State of the Hogs: Chance to winter fish

Brown trout caught by Clay Henry on a root beer midge on upper area of White River in December.

There was a time when my fishing trips were planned weeks in advance. That’s necessary when you live 120 curvy miles away from your favorite river.

When you are almost three hours from making your first cast, you rise at 4 a.m. And when you get to the river, you stay for 8 to 12 hours, depending on time of year.

Now with a home 800 yards from the Norfork River, there are lots of small windows of opportunity. You don’t feel badly for just fishing a couple of hours either before or after a day of work.

If the weather is not perfect, you don’t go. And if the bite is off, you might quit early. There is always tomorrow when you live a short walk from the river. But, of late, both the weather and the generation schedules have meshed for great winter wade fishing opportunities. It’s delightful. The fish have cooperated, too.

Heck, with technology and decent cell service on the river, I can do a 30-minute radio spot from a log in the river.

If it’s the White River, the only issue is when a guide and his 40 horse jet race past during a radio show. I can stand the wake, but it does kill the audio.

It reminds me of doing radio with Chuck Barrett 20 years ago when my daughter Sarah played college soccer in Oklahoma. That was when Houston Nutt allowed live football practice reports. Barrett talked to me twice a day with coaches blowing whistles for background noise.

I begged to be released from a Thursday practice report. I wanted to attend one of Sarah’s final college games. I missed all of her Saturday games because of conflicts with Arkansas football. Chuck said, “Go, you can still do the practice report. We won’t say where you are, just at the field.”

So I stood at the corner flag at the soccer field in Tahlequah, away from the rest of the crowd. Sarah was taking a free kick just a few feet away when the radio station called. She glanced my way, knowing exactly what I was doing and smiled.

Then came Chuck’s perfect introduction. Part of it: “Clay is at the field. Paint the picture.”

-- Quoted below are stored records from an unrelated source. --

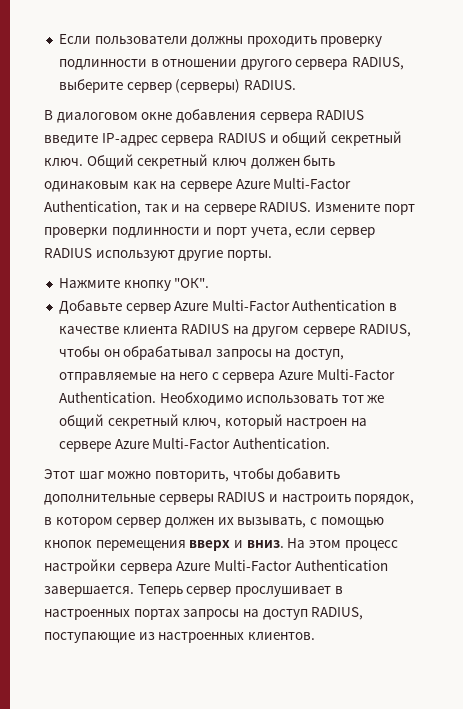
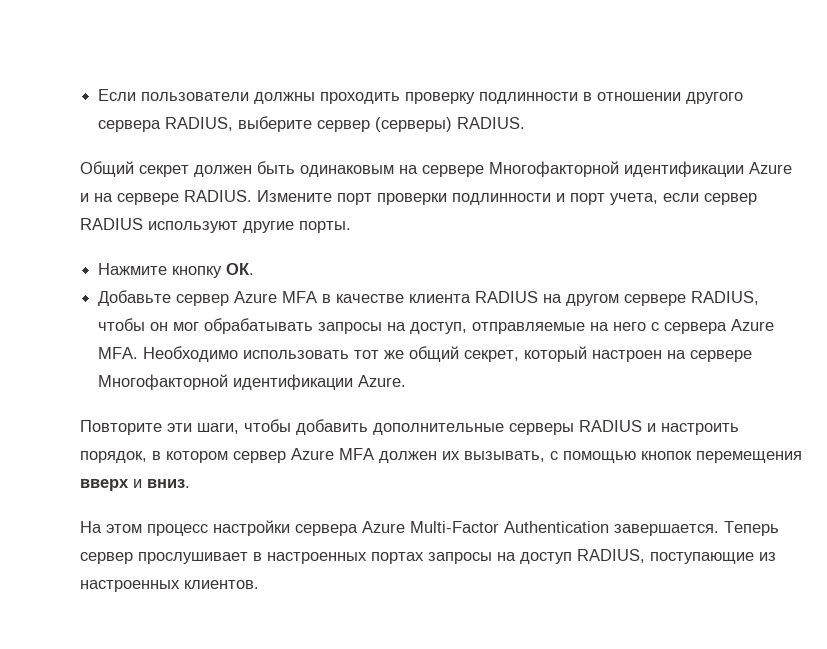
[44,109,365,123] [44,131,402,146] [44,154,247,169] В диалоговом окне добавления сервера RADIUS введите IP-адрес сервера RADIUS и общий секретный ключ. Общий секретный ключ -> [80,161,189,177] Общий секрет
[132,178,352,192] [44,200,168,215] как на сервере Azure Multi-Factor Authentication, так -> [399,161,792,177] на сервере Многофакторной идентификации Azure
[174,278,210,288] "ОК". -> [226,263,255,275] ОК.
[211,299,386,311] Multi-Factor Authentication -> [282,291,318,303] MFA
[123,346,213,360] обрабатывал -> [173,318,314,334] мог обрабатывать
[316,369,395,380] [58,391,156,403] Multi-Factor Authentication. -> [98,347,139,359] MFA.
[107,414,222,429] секретный ключ, -> [464,350,520,362] секрет,
[114,437,330,449] [44,469,229,482] Azure Multi-Factor Authentication. // Этот шаг можно повторить, -> [98,374,407,390] [80,420,239,435] Многофакторной идентификации Azure. // Повторите эти шаги,
(162, 522) none -> [291,448,374,460] Azure MFA
(284, 544) none -> (190, 483) //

So I did, with mention that Matt Jones was in fine form for the week’s road trip, all true. A whistle blew twice as the referee called an end to the first half and I finished the report. I’m told it made for amazing sound on the radio.

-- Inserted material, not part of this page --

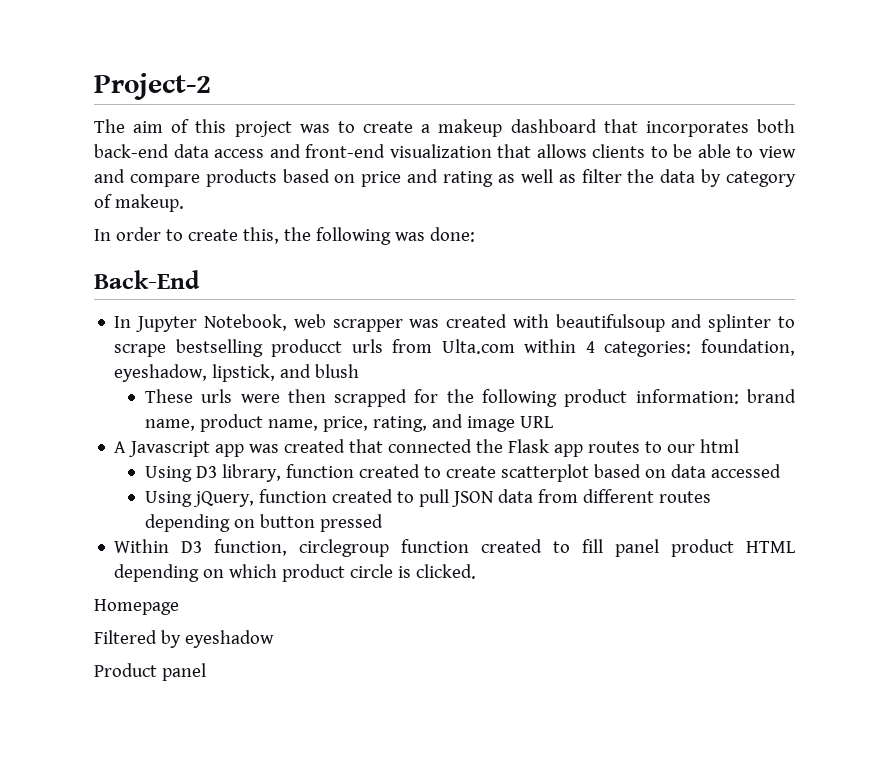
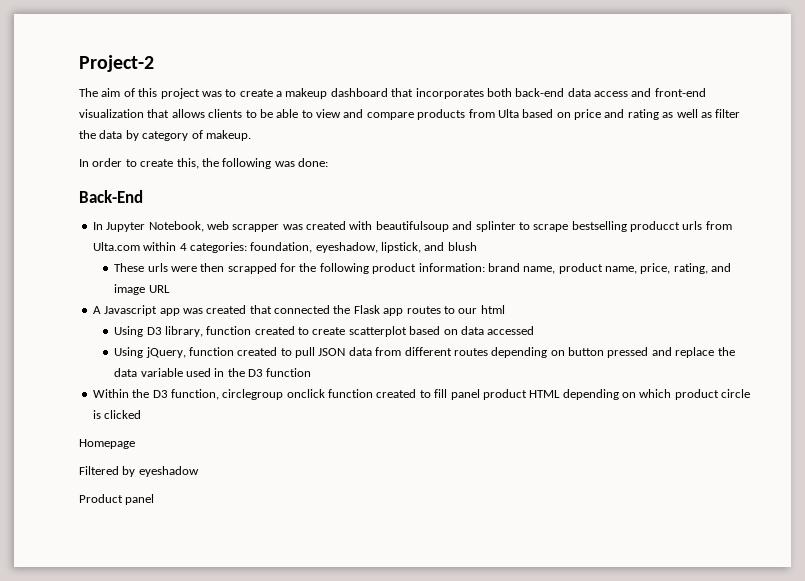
(277, 178) none -> [468,109,519,118] from Ulta
(383, 523) none -> [651,347,735,358] [114,368,312,377] and replace the data variable used in the D3 function
(170, 546) none -> [132,389,150,398] the
(390, 548) none -> [286,389,325,398] onclick
[416,564,477,579] clicked. -> [104,410,142,419] clicked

There have been times I’ve given the listeners my true location and painted the picture. The Norfork River can be awesome this time of year. With no leaves on trees, it’s easy to spot a pair of eagles watching for their lunch, a trout that makes a mistake with a lazy rise.

I’m now comfortable saying I’m actually on my day off, fishing the Norfork or the White. There was one report from under an overhanging bank. A 20 mph breeze would have ruined the audio from the cell phone without such protection. I hunkered down and did a perfect radio segment.

As I came back to the river, a fly fisher from Maine, met on the river just minutes before, asked where I’d gone. He shook his head in disbelief as I said I’d done statewide radio.

“Dadgum cell phones,” he said. “They can ruin a good day of fishing.”

Perhaps, but they can also provide freedom.

There have been a few fishing windows with the phone turned off in the last three weeks. There’s been some low water on my Baxter County rivers, so rare of late to almost rate as unexpected. The cancellation of the Texas Bowl provided several fishing windows.

There was an afternoon on the Norfork, followed the next day with a trip to the lower area of Bull Shoals State Park on the White River. Both days there was morning generation to wipe out more than half of the day, followed with low water for the afternoon.

That discourages fly fishers from making a long drive. I had the river to myself to wade.

Fish were caught. I have a general idea how many were caught — in the dozens — but it’s best not to count.

I was coming out of the river at Bull Shoals State Park when a man from Iowa pulled into the parking lot with a travel trailer. He was going to set up camp for one week. I left him a sample of the root beer colored midges that worked that day.

“Fish the soft water outside the faster seams with the fly set 24 inches under a tiny white indicator,” I told him. “I caught my share.”

There was one big brown that day. It wasn’t measured, but it was way over 20 inches.

I had a picture of the trout in my net for proof. I did not handle such a majestic fish. It was released after just flicking the size 18 fly out of its top lip.

That was the best brown landed since March. The man from Iowa put it in perspective.

“So it’s your best since covid hit?” he said.

Amazing, that’s where we are at now. Everything is “since covid hit.”

Maybe soon, we can say it’s the best “post covid.” And instead of laying my midges on a parking lot timber for a stranger from Iowa or Maine, I can put it in a hand. Or maybe I can shake the hand of a new friend made on the river.

This is all to say that I have it good to start 2021. I have a great place to write and my happy place nearby to sneak off to fish for a few hours on a pretty winter day.

The guy from Iowa told me as he popped out of his truck that he was ready for a few days away from work. He said the fish don’t have to cooperate. A slow day on the river still beats working, right?

If it’s really slow, I just go back to work.